DATA FOR THE TASK:
■ ■ ■ ■ ■ ■ ■
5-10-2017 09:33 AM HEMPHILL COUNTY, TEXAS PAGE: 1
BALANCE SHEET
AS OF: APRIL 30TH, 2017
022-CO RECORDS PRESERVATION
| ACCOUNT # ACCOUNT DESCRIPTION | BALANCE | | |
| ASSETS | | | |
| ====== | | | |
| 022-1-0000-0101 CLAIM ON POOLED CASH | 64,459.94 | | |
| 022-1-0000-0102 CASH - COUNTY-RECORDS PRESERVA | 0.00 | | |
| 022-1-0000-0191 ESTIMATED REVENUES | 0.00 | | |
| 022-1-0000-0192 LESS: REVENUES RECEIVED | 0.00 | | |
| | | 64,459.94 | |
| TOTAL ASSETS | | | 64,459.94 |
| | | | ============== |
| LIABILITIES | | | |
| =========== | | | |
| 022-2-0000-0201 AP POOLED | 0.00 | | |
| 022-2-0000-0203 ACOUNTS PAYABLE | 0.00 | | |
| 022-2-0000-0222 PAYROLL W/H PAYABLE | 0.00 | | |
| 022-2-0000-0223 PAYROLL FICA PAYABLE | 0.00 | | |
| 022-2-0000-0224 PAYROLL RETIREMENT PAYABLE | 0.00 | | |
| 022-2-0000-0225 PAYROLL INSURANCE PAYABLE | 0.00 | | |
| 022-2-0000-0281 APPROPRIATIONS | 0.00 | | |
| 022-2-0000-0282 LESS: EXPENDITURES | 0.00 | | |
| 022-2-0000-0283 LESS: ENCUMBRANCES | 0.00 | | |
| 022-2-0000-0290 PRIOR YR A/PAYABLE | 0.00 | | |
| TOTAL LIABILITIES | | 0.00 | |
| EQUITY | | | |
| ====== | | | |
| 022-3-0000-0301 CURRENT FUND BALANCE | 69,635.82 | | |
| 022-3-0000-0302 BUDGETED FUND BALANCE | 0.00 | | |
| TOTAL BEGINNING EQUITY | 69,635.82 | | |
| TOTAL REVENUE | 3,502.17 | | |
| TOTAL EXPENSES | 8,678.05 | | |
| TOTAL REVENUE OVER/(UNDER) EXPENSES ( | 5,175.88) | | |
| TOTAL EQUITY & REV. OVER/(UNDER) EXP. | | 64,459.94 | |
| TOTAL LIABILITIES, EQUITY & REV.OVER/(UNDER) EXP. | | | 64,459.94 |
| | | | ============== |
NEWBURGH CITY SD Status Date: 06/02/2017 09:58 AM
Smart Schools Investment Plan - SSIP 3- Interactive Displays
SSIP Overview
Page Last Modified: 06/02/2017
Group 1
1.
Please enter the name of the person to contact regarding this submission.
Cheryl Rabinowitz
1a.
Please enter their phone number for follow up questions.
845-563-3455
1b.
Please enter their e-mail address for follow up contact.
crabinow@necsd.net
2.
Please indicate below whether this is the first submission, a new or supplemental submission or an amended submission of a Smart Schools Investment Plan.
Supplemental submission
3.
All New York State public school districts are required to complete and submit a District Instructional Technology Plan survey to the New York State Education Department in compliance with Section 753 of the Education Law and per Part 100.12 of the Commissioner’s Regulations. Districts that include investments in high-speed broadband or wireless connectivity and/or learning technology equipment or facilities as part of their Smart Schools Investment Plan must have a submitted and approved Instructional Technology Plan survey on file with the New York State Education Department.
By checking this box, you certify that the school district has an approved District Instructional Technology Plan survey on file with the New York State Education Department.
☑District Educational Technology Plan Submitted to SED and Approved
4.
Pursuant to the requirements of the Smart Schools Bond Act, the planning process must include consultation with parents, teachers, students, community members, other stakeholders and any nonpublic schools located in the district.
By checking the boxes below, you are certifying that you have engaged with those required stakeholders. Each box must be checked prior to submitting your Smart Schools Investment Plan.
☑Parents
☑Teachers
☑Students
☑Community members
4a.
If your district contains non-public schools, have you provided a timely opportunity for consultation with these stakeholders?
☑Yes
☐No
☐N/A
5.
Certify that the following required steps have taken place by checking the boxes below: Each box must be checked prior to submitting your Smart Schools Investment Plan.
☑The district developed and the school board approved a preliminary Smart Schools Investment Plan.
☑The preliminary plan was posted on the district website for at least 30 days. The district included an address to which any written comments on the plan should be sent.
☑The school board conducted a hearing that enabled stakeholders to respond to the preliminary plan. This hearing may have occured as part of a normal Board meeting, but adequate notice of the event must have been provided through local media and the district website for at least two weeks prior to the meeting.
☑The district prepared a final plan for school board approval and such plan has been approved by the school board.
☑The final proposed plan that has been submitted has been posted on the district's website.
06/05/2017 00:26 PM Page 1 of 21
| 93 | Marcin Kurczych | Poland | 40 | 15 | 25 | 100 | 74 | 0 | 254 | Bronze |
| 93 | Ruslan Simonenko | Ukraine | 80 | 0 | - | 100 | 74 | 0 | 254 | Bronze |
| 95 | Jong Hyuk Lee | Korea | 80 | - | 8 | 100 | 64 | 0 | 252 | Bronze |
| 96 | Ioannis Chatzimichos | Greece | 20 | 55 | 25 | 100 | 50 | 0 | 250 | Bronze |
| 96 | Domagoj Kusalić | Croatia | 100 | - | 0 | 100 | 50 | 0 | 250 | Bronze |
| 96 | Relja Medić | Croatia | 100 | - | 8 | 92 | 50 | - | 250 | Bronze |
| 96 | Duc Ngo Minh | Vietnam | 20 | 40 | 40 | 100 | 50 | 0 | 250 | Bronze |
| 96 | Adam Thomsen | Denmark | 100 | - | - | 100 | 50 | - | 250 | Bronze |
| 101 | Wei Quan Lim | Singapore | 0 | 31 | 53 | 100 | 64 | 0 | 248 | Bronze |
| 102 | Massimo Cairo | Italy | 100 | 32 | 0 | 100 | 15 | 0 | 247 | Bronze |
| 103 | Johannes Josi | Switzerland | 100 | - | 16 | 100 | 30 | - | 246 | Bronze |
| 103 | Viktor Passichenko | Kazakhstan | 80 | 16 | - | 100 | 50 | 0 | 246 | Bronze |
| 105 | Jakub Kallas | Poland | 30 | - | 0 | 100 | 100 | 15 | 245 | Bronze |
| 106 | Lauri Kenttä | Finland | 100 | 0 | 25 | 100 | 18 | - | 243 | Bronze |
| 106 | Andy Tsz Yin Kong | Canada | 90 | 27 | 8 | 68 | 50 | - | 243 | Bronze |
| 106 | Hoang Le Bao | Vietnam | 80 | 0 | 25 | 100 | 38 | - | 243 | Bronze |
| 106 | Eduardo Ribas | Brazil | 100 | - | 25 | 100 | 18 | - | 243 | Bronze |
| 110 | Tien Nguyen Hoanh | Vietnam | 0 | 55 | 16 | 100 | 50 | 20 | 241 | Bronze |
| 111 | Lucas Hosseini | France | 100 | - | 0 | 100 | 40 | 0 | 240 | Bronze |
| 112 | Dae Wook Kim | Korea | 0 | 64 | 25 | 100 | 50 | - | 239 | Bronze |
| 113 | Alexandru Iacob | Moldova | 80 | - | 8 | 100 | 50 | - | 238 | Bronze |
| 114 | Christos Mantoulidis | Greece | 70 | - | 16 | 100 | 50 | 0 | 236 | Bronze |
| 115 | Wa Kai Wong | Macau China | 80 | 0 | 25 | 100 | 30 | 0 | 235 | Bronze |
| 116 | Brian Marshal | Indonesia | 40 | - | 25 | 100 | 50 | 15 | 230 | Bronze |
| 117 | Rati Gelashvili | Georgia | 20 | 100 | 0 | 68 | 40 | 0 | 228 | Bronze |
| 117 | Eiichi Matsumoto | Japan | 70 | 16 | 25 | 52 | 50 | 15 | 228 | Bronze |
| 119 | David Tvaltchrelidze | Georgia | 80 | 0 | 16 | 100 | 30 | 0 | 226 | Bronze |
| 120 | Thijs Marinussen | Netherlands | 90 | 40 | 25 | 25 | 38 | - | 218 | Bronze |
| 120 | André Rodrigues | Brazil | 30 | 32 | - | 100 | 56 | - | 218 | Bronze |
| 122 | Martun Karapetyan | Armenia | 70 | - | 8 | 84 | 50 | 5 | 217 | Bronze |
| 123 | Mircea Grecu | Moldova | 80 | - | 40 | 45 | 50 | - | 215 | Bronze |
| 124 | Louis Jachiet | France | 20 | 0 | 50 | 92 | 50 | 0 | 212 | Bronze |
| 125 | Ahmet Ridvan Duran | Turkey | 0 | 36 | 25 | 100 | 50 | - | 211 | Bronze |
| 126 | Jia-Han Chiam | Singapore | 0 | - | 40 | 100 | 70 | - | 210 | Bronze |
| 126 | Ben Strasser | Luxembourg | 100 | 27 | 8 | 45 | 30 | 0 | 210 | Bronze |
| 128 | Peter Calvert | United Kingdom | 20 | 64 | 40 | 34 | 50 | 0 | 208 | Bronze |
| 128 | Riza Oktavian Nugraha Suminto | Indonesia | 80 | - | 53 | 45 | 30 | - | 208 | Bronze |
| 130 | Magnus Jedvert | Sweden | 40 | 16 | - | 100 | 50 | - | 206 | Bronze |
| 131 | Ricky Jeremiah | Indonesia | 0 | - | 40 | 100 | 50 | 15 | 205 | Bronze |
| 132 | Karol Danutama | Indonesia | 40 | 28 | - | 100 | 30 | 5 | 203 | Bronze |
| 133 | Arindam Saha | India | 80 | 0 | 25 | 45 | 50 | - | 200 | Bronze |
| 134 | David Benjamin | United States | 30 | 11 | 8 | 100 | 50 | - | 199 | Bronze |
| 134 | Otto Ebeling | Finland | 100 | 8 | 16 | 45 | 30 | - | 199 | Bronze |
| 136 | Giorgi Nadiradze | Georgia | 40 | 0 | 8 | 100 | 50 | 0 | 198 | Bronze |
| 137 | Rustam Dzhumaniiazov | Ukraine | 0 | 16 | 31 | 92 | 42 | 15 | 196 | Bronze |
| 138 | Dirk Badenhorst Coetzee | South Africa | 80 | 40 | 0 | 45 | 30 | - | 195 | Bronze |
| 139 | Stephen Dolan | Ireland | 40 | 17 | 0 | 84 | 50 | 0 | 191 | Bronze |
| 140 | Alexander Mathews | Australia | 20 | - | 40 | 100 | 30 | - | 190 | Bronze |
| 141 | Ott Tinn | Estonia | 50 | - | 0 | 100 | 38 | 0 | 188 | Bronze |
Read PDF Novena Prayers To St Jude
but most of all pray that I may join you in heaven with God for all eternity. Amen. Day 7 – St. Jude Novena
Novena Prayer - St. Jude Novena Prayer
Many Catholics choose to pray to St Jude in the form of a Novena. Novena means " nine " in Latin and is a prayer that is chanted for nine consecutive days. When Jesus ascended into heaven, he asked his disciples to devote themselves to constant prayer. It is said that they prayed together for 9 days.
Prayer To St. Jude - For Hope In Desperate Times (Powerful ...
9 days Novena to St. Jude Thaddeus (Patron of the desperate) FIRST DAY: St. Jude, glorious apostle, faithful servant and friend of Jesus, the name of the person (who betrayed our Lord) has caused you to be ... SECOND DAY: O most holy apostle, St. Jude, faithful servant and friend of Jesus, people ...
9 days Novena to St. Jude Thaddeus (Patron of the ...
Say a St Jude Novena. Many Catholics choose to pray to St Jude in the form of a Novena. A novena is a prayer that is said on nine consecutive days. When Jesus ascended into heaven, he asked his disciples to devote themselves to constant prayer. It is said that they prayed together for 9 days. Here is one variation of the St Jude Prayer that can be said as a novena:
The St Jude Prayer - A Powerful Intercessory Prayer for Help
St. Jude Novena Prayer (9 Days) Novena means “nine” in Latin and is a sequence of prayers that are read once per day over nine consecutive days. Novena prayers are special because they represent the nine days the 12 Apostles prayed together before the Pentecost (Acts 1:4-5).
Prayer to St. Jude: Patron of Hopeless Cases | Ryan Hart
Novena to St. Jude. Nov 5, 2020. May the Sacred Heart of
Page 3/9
■ ■ ■ ■ ■ ■ ■
Only the lines above starting at the line that holds "PRESERVA | 0.00 | | |" and ending at the line that holds "BALANCE | 69,635.82 | | |" are to be repeated, exactly and in full.

TASK RESULT:
| 022-1-0000-0102 CASH - COUNTY-RECORDS PRESERVA | 0.00 | | |
| 022-1-0000-0191 ESTIMATED REVENUES | 0.00 | | |
| 022-1-0000-0192 LESS: REVENUES RECEIVED | 0.00 | | |
| | | 64,459.94 | |
| TOTAL ASSETS | | | 64,459.94 |
| | | | ============== |
| LIABILITIES | | | |
| =========== | | | |
| 022-2-0000-0201 AP POOLED | 0.00 | | |
| 022-2-0000-0203 ACOUNTS PAYABLE | 0.00 | | |
| 022-2-0000-0222 PAYROLL W/H PAYABLE | 0.00 | | |
| 022-2-0000-0223 PAYROLL FICA PAYABLE | 0.00 | | |
| 022-2-0000-0224 PAYROLL RETIREMENT PAYABLE | 0.00 | | |
| 022-2-0000-0225 PAYROLL INSURANCE PAYABLE | 0.00 | | |
| 022-2-0000-0281 APPROPRIATIONS | 0.00 | | |
| 022-2-0000-0282 LESS: EXPENDITURES | 0.00 | | |
| 022-2-0000-0283 LESS: ENCUMBRANCES | 0.00 | | |
| 022-2-0000-0290 PRIOR YR A/PAYABLE | 0.00 | | |
| TOTAL LIABILITIES | | 0.00 | |
| EQUITY | | | |
| ====== | | | |
| 022-3-0000-0301 CURRENT FUND BALANCE | 69,635.82 | | |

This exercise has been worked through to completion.